Me deleito en los detalles que sólo en ocasiones son colectivos. Benzema corre bonito, como Bale, y eso es algo parecido a lo que dicen las chicas de que las guapas tienen más oportunidades. El fútbol del francés y del galés es una pasarela bamboleante de las modelos top de los noventa, y sólo nos queda por ver que al final de cualquiera de ellas se pongan las manos en las caderas, miren al frente con los labios entreabiertos y se vuelvan por donde han venido hacia el backstage. La moda del Legia ha traído a Madrid el verde grisáceo militar de la Stasi, de la que parece salir un Radovic experto en escuchas, la vida de los otros, que dirige a ejecutores del tipo de Czerwinski o Hlousek. Para eso el remedio perfecto es Kroos, que se mueve como nadie entre la niebla oriental. Ya a mediados de la segunda parte el Madrid ha perdido el impulso y Zizú resuelve un doble cambio preclaro: se van James y Bale por Lucas Quinto y Morata. Dos minutos después el canterano madrileño, retrasado en su posición, coge un balón por la banda y de un golpe de cadera, otra modelo, se marcha a cuestas con su tonelada de peso y centra por alto al otro lado donde aparece el gallego que la empalma en carrera para marcar el cuarto de la noche con una alegría y una potencia que me levantan de la silla. El talento, cada vez más desinhibido, de Morata y la personalidad, cada vez más desinhibida, de Lucas es algo que me empieza a preocupar por la falta de espacio a la hora de colocar en mis estanterías tanto jugadorazo.

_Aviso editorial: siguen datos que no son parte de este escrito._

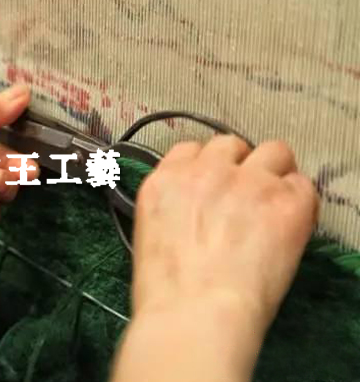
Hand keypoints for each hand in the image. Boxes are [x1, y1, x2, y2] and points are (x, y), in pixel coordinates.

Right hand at [113, 136, 317, 381]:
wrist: (194, 311)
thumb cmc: (165, 292)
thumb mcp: (150, 237)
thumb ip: (176, 209)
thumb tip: (200, 214)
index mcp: (166, 180)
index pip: (190, 150)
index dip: (205, 167)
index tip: (213, 185)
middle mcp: (205, 170)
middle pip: (231, 144)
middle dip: (239, 166)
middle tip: (245, 197)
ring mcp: (248, 181)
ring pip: (274, 151)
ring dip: (274, 173)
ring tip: (273, 205)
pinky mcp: (286, 201)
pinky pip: (304, 185)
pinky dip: (300, 202)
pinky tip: (290, 226)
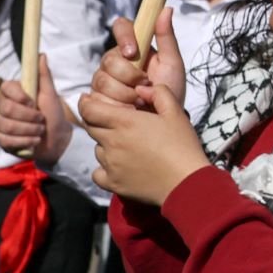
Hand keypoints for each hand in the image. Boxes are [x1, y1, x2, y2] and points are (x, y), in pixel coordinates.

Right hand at [0, 55, 73, 161]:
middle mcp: (4, 107)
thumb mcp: (50, 94)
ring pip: (7, 125)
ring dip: (29, 130)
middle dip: (29, 116)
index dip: (19, 96)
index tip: (33, 102)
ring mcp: (1, 124)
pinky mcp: (2, 140)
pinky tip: (34, 141)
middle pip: (6, 109)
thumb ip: (44, 76)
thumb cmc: (53, 114)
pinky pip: (6, 140)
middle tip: (41, 119)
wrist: (57, 139)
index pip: (6, 88)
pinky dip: (25, 141)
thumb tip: (41, 55)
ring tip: (40, 131)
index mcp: (15, 94)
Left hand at [80, 82, 208, 205]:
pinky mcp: (113, 183)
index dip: (85, 103)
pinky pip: (98, 173)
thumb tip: (140, 89)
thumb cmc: (182, 145)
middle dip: (99, 121)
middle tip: (118, 123)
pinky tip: (119, 166)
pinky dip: (104, 168)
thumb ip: (158, 93)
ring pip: (98, 149)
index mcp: (124, 122)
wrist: (186, 182)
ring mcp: (110, 164)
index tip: (87, 99)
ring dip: (106, 144)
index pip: (88, 109)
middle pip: (91, 127)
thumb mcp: (175, 112)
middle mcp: (112, 142)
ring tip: (127, 146)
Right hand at [89, 11, 186, 111]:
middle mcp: (114, 61)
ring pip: (101, 80)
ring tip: (140, 101)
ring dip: (124, 94)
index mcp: (133, 47)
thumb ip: (167, 37)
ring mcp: (103, 81)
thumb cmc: (170, 90)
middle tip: (146, 86)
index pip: (120, 27)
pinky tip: (128, 112)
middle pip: (109, 59)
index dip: (124, 37)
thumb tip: (166, 8)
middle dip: (129, 76)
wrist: (164, 121)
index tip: (133, 52)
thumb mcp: (173, 64)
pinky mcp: (96, 101)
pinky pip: (96, 100)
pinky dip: (115, 107)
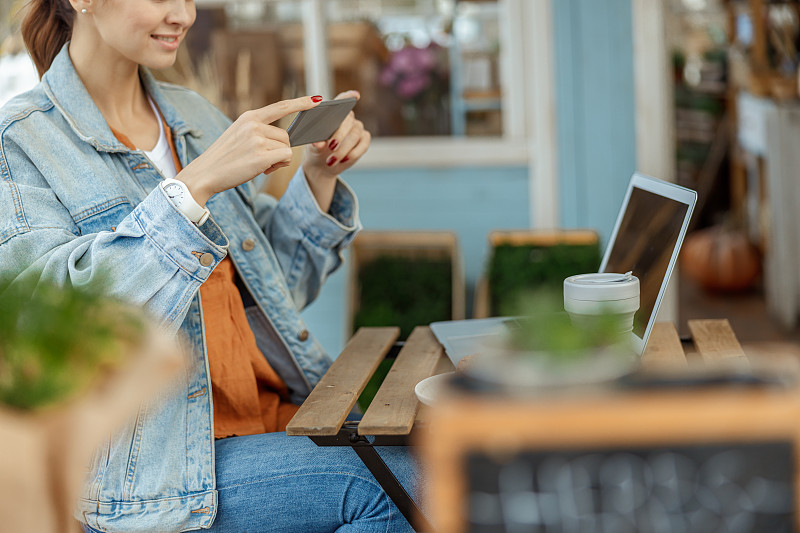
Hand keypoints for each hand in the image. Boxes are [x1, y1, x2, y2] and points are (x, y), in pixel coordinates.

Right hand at [176, 96, 322, 205]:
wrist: (205, 173)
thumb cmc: (225, 158)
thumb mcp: (239, 136)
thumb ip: (260, 132)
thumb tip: (287, 139)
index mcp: (249, 117)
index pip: (280, 107)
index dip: (300, 103)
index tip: (317, 100)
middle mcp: (254, 125)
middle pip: (286, 136)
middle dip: (280, 150)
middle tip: (261, 159)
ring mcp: (257, 139)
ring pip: (286, 148)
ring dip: (278, 160)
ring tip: (257, 164)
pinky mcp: (260, 155)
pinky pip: (285, 158)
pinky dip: (278, 166)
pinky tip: (262, 169)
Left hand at [302, 90, 370, 182]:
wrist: (322, 164)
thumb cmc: (317, 150)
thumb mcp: (313, 147)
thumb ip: (315, 143)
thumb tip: (319, 143)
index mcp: (334, 113)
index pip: (342, 100)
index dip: (349, 97)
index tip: (355, 96)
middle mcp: (348, 118)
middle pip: (348, 120)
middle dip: (340, 134)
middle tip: (331, 146)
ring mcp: (357, 128)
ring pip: (355, 134)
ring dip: (343, 148)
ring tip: (331, 160)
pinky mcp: (364, 140)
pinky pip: (363, 145)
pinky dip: (353, 153)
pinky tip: (344, 160)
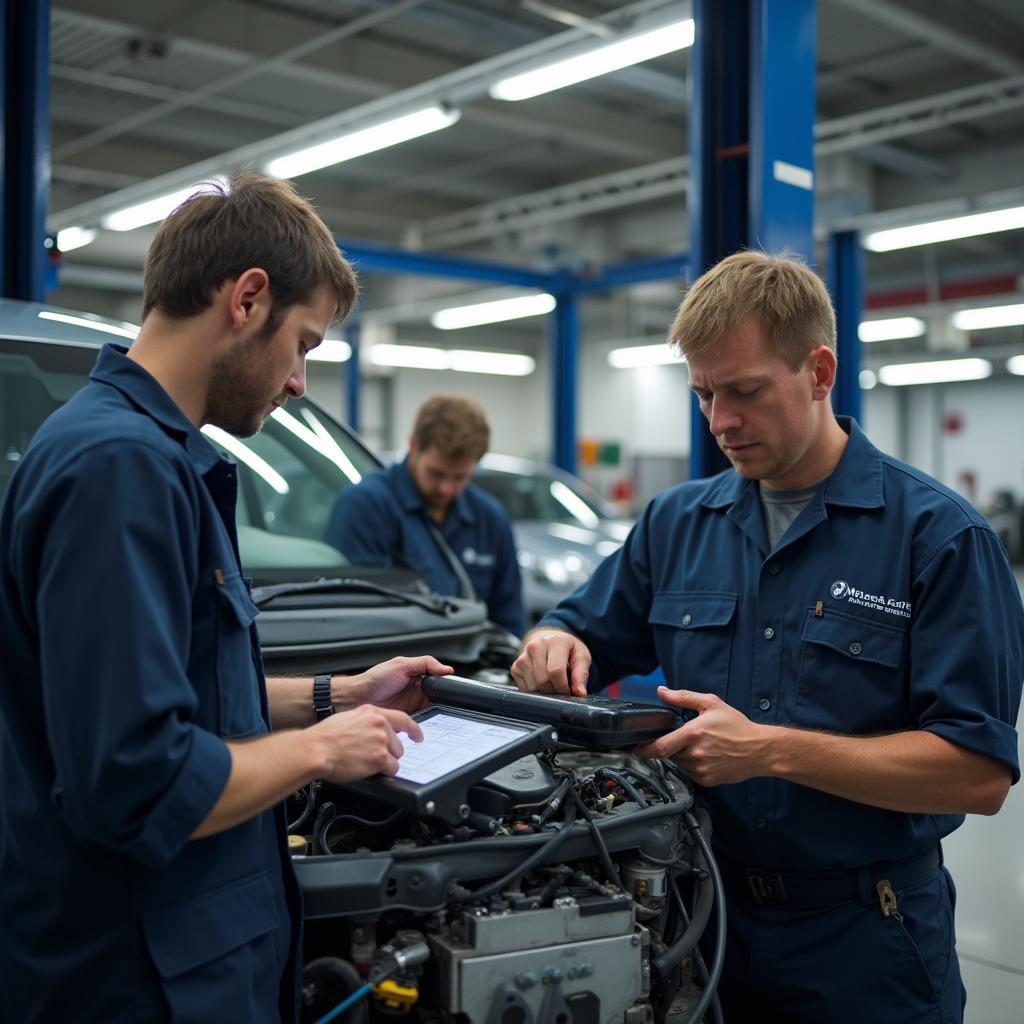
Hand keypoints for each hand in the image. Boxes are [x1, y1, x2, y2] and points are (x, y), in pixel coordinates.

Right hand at [313, 705, 423, 782]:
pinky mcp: (380, 758)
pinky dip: (383, 773)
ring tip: (365, 762)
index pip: (402, 718)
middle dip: (389, 752)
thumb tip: (374, 729)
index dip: (413, 729)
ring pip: (396, 757)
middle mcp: (379, 724)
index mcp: (372, 712)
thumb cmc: (325, 737)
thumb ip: (366, 721)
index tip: (418, 736)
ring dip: (385, 763)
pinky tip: (368, 769)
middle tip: (371, 756)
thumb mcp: (348, 718)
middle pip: (398, 743)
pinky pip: (391, 769)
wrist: (316, 749)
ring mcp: (381, 741)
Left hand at [344, 656, 452, 714]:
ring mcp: (412, 706)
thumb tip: (447, 669)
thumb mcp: (401, 665)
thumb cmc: (375, 679)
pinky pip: (422, 723)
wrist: (356, 698)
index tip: (455, 691)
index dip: (448, 686)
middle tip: (450, 706)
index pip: (439, 681)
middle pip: (438, 698)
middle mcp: (417, 692)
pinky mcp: (407, 720)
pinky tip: (429, 723)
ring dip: (437, 714)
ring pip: (432, 712)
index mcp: (418, 676)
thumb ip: (425, 664)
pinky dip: (426, 724)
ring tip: (440, 715)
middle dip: (445, 702)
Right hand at [511, 630, 590, 695]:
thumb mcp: (581, 657)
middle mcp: (535, 646)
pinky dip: (535, 691)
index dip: (563, 687)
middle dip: (555, 691)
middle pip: (543, 681)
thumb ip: (581, 674)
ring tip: (553, 683)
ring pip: (533, 687)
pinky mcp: (515, 667)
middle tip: (561, 688)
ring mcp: (523, 656)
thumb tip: (579, 692)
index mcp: (554, 641)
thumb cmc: (567, 650)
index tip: (569, 691)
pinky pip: (525, 688)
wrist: (550, 641)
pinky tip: (542, 682)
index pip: (556, 671)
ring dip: (545, 692)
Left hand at [634, 687, 768, 786]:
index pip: (660, 746)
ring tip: (700, 745)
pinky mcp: (707, 780)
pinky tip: (707, 755)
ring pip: (679, 763)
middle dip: (671, 746)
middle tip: (685, 738)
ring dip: (682, 755)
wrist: (760, 749)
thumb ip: (683, 697)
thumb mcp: (711, 704)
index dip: (643, 749)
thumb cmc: (737, 726)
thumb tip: (662, 692)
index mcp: (693, 734)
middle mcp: (695, 754)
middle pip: (669, 753)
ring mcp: (701, 769)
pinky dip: (692, 764)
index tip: (635, 748)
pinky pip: (690, 773)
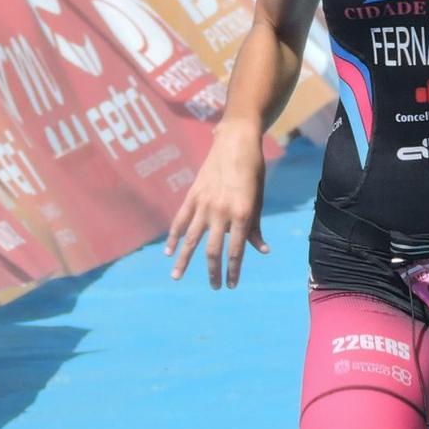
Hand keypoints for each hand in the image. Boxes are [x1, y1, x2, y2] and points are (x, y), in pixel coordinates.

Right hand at [164, 123, 268, 288]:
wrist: (236, 141)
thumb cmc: (253, 171)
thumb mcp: (259, 199)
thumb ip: (256, 226)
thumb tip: (261, 250)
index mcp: (242, 213)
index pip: (237, 250)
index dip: (233, 270)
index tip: (231, 285)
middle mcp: (221, 211)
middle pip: (213, 249)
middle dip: (213, 271)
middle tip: (214, 287)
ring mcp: (204, 203)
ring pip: (192, 238)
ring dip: (184, 260)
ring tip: (176, 277)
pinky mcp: (193, 194)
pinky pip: (181, 219)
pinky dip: (174, 236)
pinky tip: (168, 251)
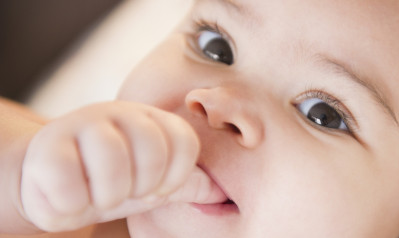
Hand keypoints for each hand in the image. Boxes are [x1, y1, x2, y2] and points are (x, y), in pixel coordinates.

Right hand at [20, 101, 224, 231]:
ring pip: (112, 160)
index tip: (156, 189)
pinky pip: (68, 179)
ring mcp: (84, 123)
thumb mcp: (151, 184)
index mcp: (152, 121)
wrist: (52, 185)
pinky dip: (72, 201)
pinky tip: (69, 195)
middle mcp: (122, 113)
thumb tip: (221, 191)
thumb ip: (184, 184)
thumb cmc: (109, 183)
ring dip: (107, 194)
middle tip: (125, 191)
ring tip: (97, 194)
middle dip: (141, 185)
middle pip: (152, 148)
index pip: (184, 142)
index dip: (175, 175)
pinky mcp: (48, 143)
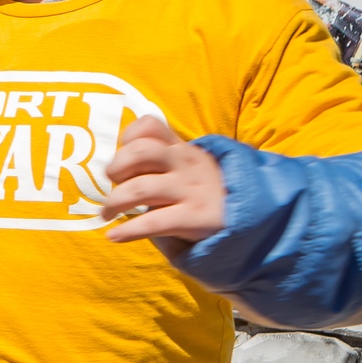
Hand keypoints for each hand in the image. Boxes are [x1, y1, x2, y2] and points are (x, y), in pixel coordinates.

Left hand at [101, 115, 225, 247]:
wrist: (253, 217)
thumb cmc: (207, 192)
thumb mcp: (189, 167)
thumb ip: (161, 160)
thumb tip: (118, 167)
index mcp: (182, 149)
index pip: (149, 126)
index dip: (127, 138)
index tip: (122, 157)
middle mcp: (187, 163)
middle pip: (140, 152)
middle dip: (116, 168)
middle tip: (113, 185)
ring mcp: (192, 189)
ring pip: (141, 188)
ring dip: (115, 202)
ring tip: (107, 214)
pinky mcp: (197, 217)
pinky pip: (154, 222)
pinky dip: (128, 230)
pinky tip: (115, 236)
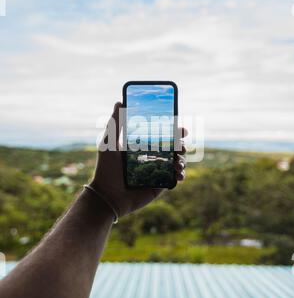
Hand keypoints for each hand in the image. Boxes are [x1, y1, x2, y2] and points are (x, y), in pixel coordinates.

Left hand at [90, 102, 186, 216]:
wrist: (107, 195)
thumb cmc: (106, 169)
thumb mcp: (109, 143)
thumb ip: (115, 123)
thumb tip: (119, 101)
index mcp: (142, 147)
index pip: (162, 136)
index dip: (174, 132)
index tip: (181, 128)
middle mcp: (152, 158)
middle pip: (173, 149)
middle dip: (182, 145)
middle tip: (181, 145)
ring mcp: (157, 172)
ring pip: (177, 163)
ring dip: (183, 160)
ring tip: (178, 161)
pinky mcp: (160, 186)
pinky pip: (175, 179)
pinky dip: (181, 175)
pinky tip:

Helguera comenta las jugadas desde un mirador de la costa amalfitana, que es donde yo veo tocar, por ejemplo en la plaza de Ravello, a Lucas de tacón. Sale Kovacic y enseguida empieza a hacer de las suyas en Villa Rufolo (anoche el Bernabéu) que son esas que han aparecido recientemente para gozo del madridismo: un desborde vertiginoso que pronto combina, que busca en movimiento. Kovacic se inclina levemente y luego se endereza. Es un corredor de las trincheras de Gallipoli que entrega los mensajes bajo las bombas y traza cortafuegos entre las líneas enemigas. Uno de ellos encuentra a Cristiano infiltrado que se revuelve grácil, sin perder la compostura, y se la deja a Morata que marca por la izquierda de fuerte disparo por el espacio pequeño. Luego en la medianoche ponían Parque Jurásico y yo me acordé de las renovaciones, de Kovacic y de esos canteranos de blanco mármol de Carrara al volver a escuchar aquello del doctor Malcolm: "La vida se abre camino".